# 01_data_preprocessing.ipynb

**Data Loading & Preprocessing (TEI <text> extraction)**

Parses each TEI XML and extracts only the content of the `<text>` element.

In [None]:
from pathlib import Path

def setup_project_paths():
    current_dir = Path().cwd()
    base_path = current_dir.parent if current_dir.name == 'codigo' else current_dir
    tei_dir = base_path / 'corpus' / 'tei'
    output_dir = base_path / 'resultados' / 'computational-analysis' / 'corpus_summary' / 'csv'
    return tei_dir, output_dir

TEI_DIR, OUTPUT_DIR = setup_project_paths()
OUTPUT_DIR.mkdir(parents=True, exist_ok=True)

In [None]:
import pandas as pd
from lxml import etree
import re

records = []
for xml_file in sorted(TEI_DIR.glob("*.xml")):
    tree = etree.parse(str(xml_file))

◆ ◆ ◆ ◆ ◆

• What you need to do
**A)** Transcribe the part of the TEI preprocessing notebook that opens with the words containing "Parses each TEI" and ends with "current_dir = Path().cwd()".
**B)** Write the next part of the TEI preprocessing notebook, picking up right after its final line.

◆ ◆ ◆ ◆ ◆

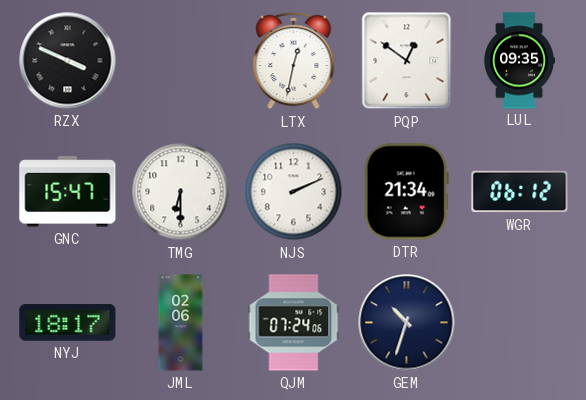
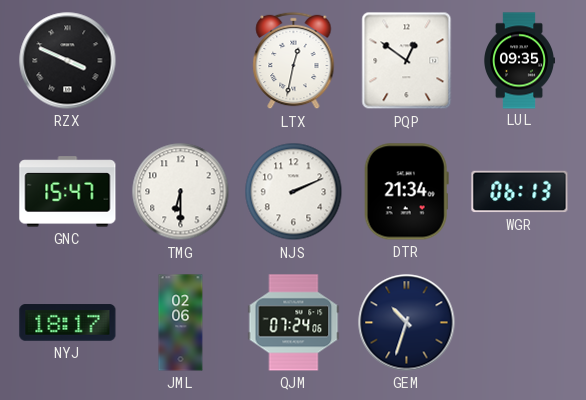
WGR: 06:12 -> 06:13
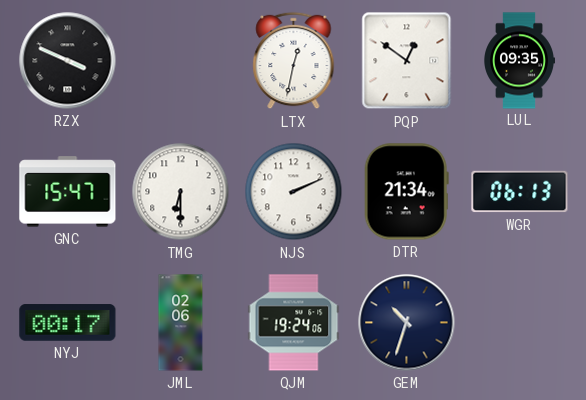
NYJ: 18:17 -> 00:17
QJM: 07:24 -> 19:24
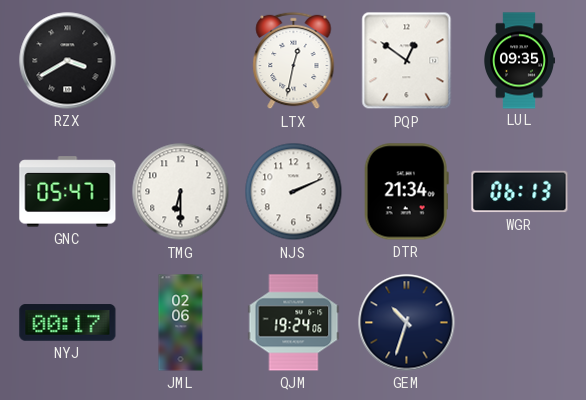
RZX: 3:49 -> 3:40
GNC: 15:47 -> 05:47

◆ ◆ ◆ ◆ ◆

• Exercise answers
**A)**
Parses each TEI XML and extracts only the content of the `<text>` element.

In [None]:
from pathlib import Path

def setup_project_paths():
    current_dir = Path().cwd()

**B)**
    ns = {'tei': 'http://www.tei-c.org/ns/1.0'}
    # Extract all text within <text> element
    texts = tree.xpath('//tei:text//text()', namespaces=ns)
    # Join and normalize whitespace
    full_text = ' '.join(texts)
    full_text = re.sub(r"\s+", ' ', full_text).strip()
    records.append({
        'filename': xml_file.name,
        'text': full_text
    })

df = pd.DataFrame(records)
# Save to CSV
output_path = OUTPUT_DIR / 'raw_texts.csv'
df.to_csv(output_path, index=False, encoding='utf-8')
print(f"Extracted <text> content from {len(df)} files to {output_path}")
df.head()